Marta se calmó un poco y se secó con un pañuelo que le había tendido su hija.
—Quería acercarme a primera hora, antes de ir al hotel a reunirme con la señora Moretti, a ver si me dejan verlo. —Se dejó caer en la cama como si de repente le hubiera caído el mundo sobre los hombros—. No sé, Elena, no estoy segura de que a tu padre le guste demasiado todo esto —dijo señalando la ropa y complementos desperdigados por encima de la cama—. Se va a enfadar mucho.
—No pienses eso ahora. Papá está enfermo y necesitamos el dinero. Te ampara don Próculo, que le pida cuentas a él.

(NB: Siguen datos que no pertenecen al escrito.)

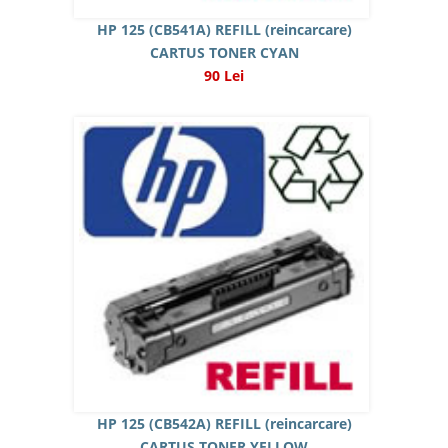
HP 125 (CB541A) REFILL (reincarcare)
CARTUS TONER CYAN
90 Lei
HP 125 (CB542A) REFILL (reincarcare)
CARTUS TONER YELLOW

Marta, condescendiente, miró a su hija.
—El problema, hija, es que, en asuntos de mujeres, los hombres nunca se piden cuentas entre ellos. No tienen empacho alguno en anularnos incluso para lo que nos afecta directamente, nunca se privarán de exigirnos explicaciones de lo que ellos mismos nos han obligado a hacer; siempre habremos de justificar todo aquello que hacemos o dejamos de hacer más allá del mundo limitado de estas cuatro paredes. —Guardó un instante de silencio, cavilante—. Estoy segura de que no lo aprobará…, ya lo verás.
—Bueno, no nos preocupemos ahora de eso. Mientras esté en el hospital, no tiene por qué enterarse, y mientras, tú…
Marta Ribas interrumpió a su hija imprimiendo a sus palabras un tono de reproche hacia sí misma.
—Mientras, yo codeándome con la alta sociedad de Madrid en los mejores locales de la ciudad. Exhibiéndome con vestidos caros en tanto que mi marido agoniza en una cama de beneficencia. —Guardó silencio, cerró los ojos como si le doliera algo por dentro y tensó todo el cuerpo—. Se enterará, Elena, seguro que se va a enterar. Virtudes o cualquier otro malnacido le irá con el cuento y entonces…, esto que parece un sueño se romperá. Y yo tendré que seguir encerrada en este antro de muerte, dependiendo de la caridad farisea de los demás, y de favores de quienes nunca dan nada a cambio de nada.
Elena recordó en ese momento los cien duros que tenía en el bolso. Iba a sacarlos para dárselos a su madre, pero lo pensó mejor. No se veía con fuerzas para explicar cómo los había conseguido, así que se calló y los escondió bajo su colchón antes de caer en un sueño inquieto.